Antalya Kaleiçi Selçuk Mahallesi Mektep Sokak’ta, Ahî Kızı Mescidi’nin batısında bulunan Ahî Kızı Türbesi’ni ziyâret edip, mübârek ruhlarına Fâtiha okuduk. Ziyâret esnâsında gördüklerimiz karşısında ise şoka girdik. Neden mi? Anlatalım!
Türbenin güneyinde sokak üzerinde yer alan ve üzerinde “AHÎ KIZI TÜRBESİ” yazan dış kapıdan girince bizi tuvaletler! karşıladı. Evet, yanlış yazmadım tuvaletler karşıladı. Birkaç adım sonra tuvaletlerin kuzeyinde yer alan ve kapısı zor açılan Ahî Kızı Türbesi’ne vâsıl olduk ve içeriye girdik.
İslam’da kabir ziyâret edebinin tarifi, kabrin ayak ucu tarafından girilmesi, kıble yönünden göğüs hizâsına gelip selam verilmesi ve duâ okunması şeklindedir. Biz kabrin kuzey kısmındaki, kabir sahibinin arka tarafından açılmış kapıdan girdik. Kıble tarafında göğüs hizâsına yönelmek istediğimizde, kıble tarafı cephesinin kabirle birleştirilerek tamamen duvarla örüldüğünü ve oraya girmenin imkânsız olduğunu gördük. Ayak tarafına geçelim, sırt tarafından ziyâret ve selâm vermek edebe uygun değildir diye düşündüğümüzde, ayak tarafının da duvarla birleştirilip örülmüş ve girmenin imkânsız olduğuna şâhit olduk.
Ahî Kızı Zâviyesi ve Medresesi’nden günümüze herhangi bir eserin dahi kalmadığı, geriye kalan 5-6 m2’lik bir alanda ise, Ahî Kızı’nın sırt tarafında kalakaldık. Duamızı yapmak için oturduğumuzda, bizi bir fâcia daha bekliyormuş meğer. Müslümanlar cenazelerini kabre koyarken, yüzleri kıbleye doğru gelsin diye cenazenin sol alt tarafına biraz toprak koyarak yükseltirler. Böylelikle cenazenin yüzü kıble tarafına doğru olur.
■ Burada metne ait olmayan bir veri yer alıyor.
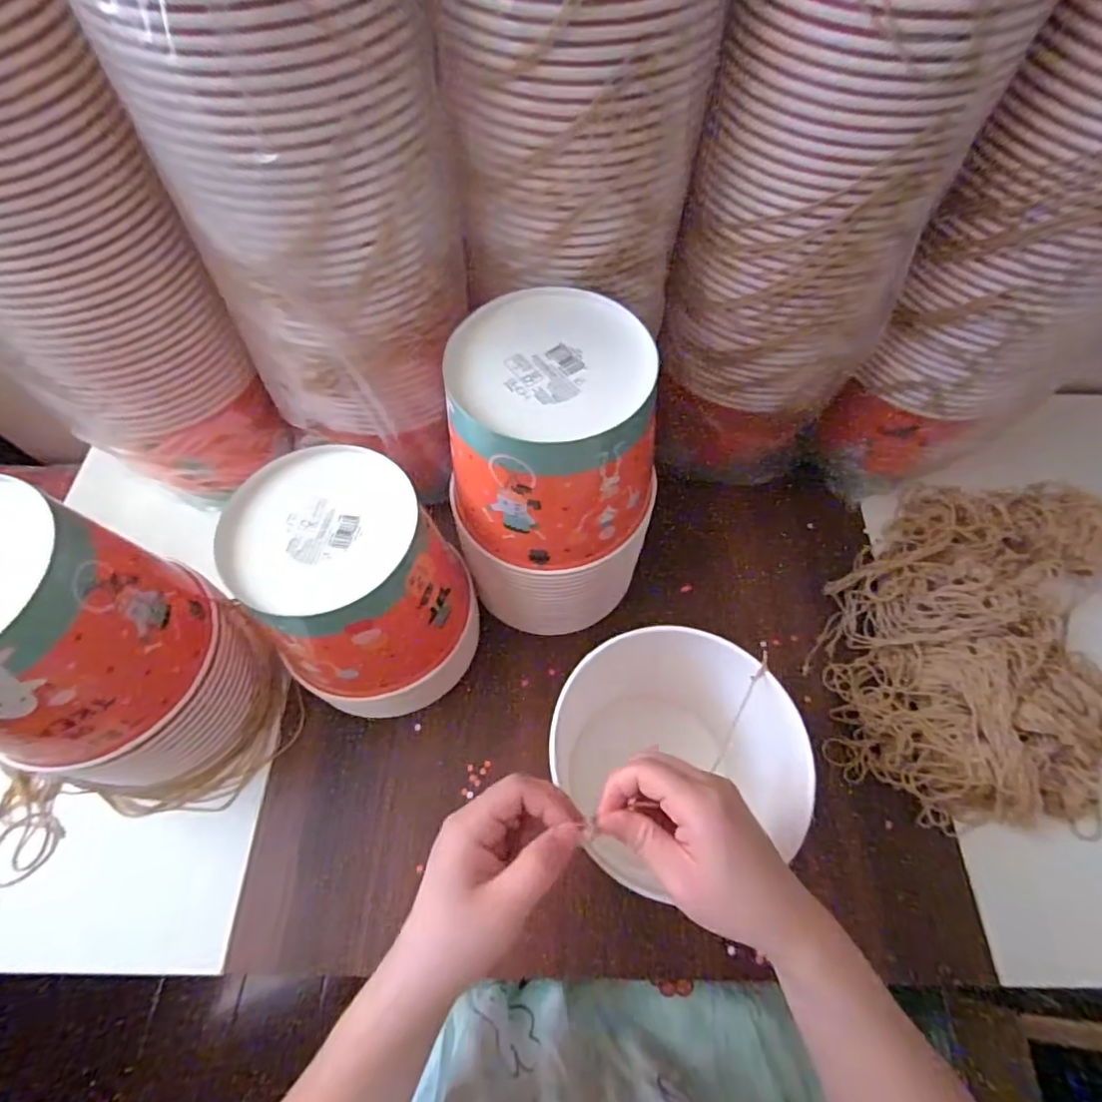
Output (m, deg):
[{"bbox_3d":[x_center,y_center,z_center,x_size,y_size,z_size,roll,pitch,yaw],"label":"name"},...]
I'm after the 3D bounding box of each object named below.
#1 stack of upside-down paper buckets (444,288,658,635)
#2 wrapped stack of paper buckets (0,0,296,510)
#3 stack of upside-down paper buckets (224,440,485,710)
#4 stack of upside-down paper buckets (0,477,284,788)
[{"bbox_3d":[0.005,-0.039,0.450,0.152,0.254,0.165,-3,64,-2],"label":"stack of upside-down paper buckets"},{"bbox_3d":[-0.355,-0.211,0.413,0.158,0.400,0.155,-40,71,-18],"label":"wrapped stack of paper buckets"},{"bbox_3d":[-0.143,0.033,0.448,0.135,0.188,0.151,-35,69,-16],"label":"stack of upside-down paper buckets"},{"bbox_3d":[-0.319,0.074,0.396,0.162,0.231,0.140,16,65,7],"label":"stack of upside-down paper buckets"}]

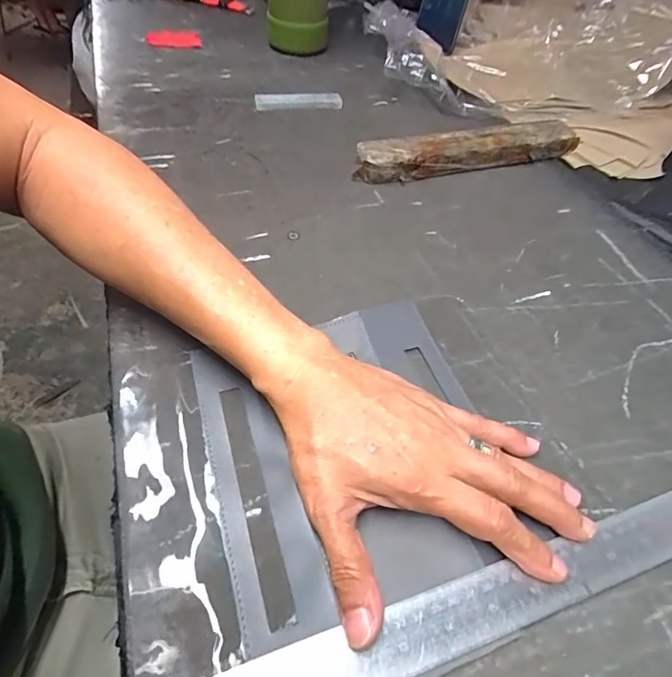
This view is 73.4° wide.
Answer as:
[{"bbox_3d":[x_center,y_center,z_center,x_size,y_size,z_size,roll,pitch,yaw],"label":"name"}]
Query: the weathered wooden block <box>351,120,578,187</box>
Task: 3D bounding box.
[{"bbox_3d":[0.149,-0.211,0.507,0.271,0.039,0.041,-11,52,-15],"label":"weathered wooden block"}]

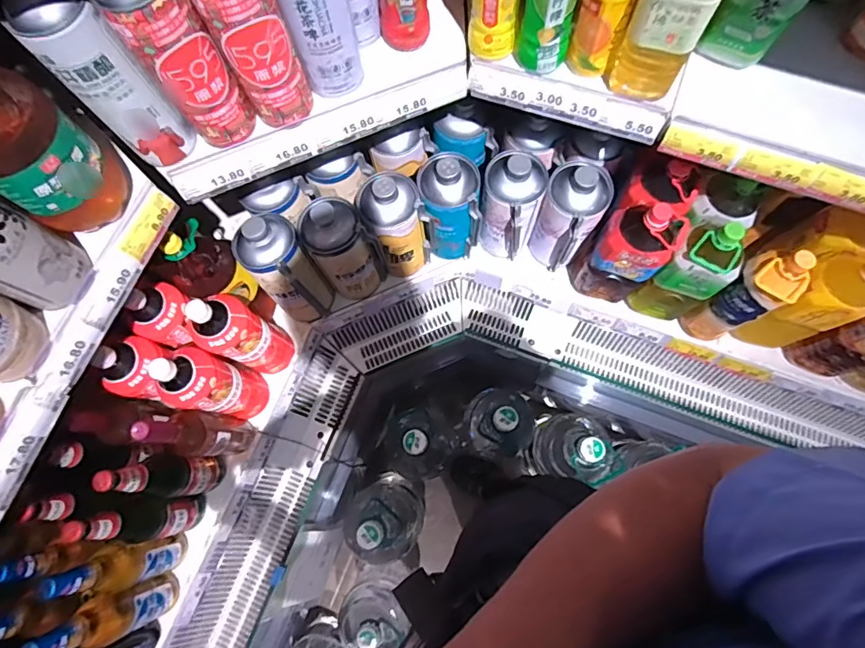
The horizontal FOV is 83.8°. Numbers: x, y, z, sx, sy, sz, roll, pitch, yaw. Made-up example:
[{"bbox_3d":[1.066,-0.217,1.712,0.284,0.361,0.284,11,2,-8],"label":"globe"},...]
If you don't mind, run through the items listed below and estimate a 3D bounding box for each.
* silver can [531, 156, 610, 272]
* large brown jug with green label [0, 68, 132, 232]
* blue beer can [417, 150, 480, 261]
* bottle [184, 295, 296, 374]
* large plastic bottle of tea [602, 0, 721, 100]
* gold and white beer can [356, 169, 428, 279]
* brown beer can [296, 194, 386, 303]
[{"bbox_3d":[0.252,-0.201,0.899,0.100,0.239,0.123,26,77,9],"label":"silver can"},{"bbox_3d":[-0.420,-0.180,0.523,0.096,0.261,0.110,38,79,11],"label":"large brown jug with green label"},{"bbox_3d":[0.030,-0.223,0.905,0.099,0.247,0.101,-1,74,2],"label":"blue beer can"},{"bbox_3d":[-0.327,0.020,0.831,0.079,0.274,0.093,31,78,10],"label":"bottle"},{"bbox_3d":[0.263,-0.345,0.531,0.083,0.206,0.070,27,77,9],"label":"large plastic bottle of tea"},{"bbox_3d":[-0.067,-0.177,0.897,0.108,0.239,0.090,-20,75,-4],"label":"gold and white beer can"},{"bbox_3d":[-0.163,-0.138,0.889,0.112,0.241,0.107,-29,75,-6],"label":"brown beer can"}]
Ahî Kızı’nın mezar taşlarına baktığımızda baş tarafı ile ayak tarafı değiştirilmiş, mezar taşları ters şekilde yerleştirilmişti.
Ahi Kızı’nın baş tarafı diye yerleştirilen ve betonlanan ayak ucundaki yazılı mezar taşını okuduğumuz zaman bu kadar da olmaz dedik ama maalesef olmuş. 1819 yılında tamir edilen türbe ve zâviyenin talik hattı ile Osmanlıca yazılmış olan ve Süleyman Fikri Erten’in 1924’te türbe giriş kapısı üzerinde okuyup kaydettiği tamir kitâbesi, Ahi Kızı’nın mezar taşı olmuş. Ahi Kızı’nın baş tarafının, kitâbeli mezar taşı yönünde olduğunun kesinlik kazandırılması içinde kabrin üzerine beton dökülmüş ve ayak tarafından göğüs kısmı yükseltilmiş. Baş tarafına da ayak mezar taşı konulmuş. Bütün bu yapılanlar karşısında, zihnimi “Bu kadar da olamaz, birileri Müslümanlarla ve kutsal değerleriyle dalga geçiyor” düşüncesi kaplayıverdi.
Antalya Kaleiçi’nde Ahî Evran, Bayraktar Baba, Şeyh Cemâledddin, Frenk Baba gibi arşivlerde rastladığımız ve rastlayamadığımız, sayısını bile bilemediğimiz mübârek zâtlara âit türbelerden geriye hiçbir iz kalmadığını biliyoruz. Kaleiçi’nde günümüzde; Ahî Yusuf, Gülşenî Dede, Bayraktar Baba, Ambarlı Baba, Zincirkıran, Nigâr Hatun gibi iki elin parmakları kadar ziyaretgâhlardan birisi de Ahî Kızı Türbesi’dir.
Ahî Kızı Türbesi, Ahî Kızı Zâviyesi ve Medresesi’nin bir parçasıdır. Diğer tarihi alanlarda olduğu gibi Ahî Kızı Zâviyesi’de bir şekilde işgal edilerek şahısların mülkü hâline getirilmiştir. Yüzyıllardır ilim-irfan yuvası olmuş Ahi Kızı Zâviyesi ve Medresesi’nden geriye, Ahi Kızı’na lâyık görülen kabrinin sıkıştırıldığı 5-6 m2’lik bir yer bırakılmak zorunda kalınmış. Çünkü Ahi Kızı Türbesi olmasaydı, o kadarcık bir alanın bile kalması söz konusu olmazdı.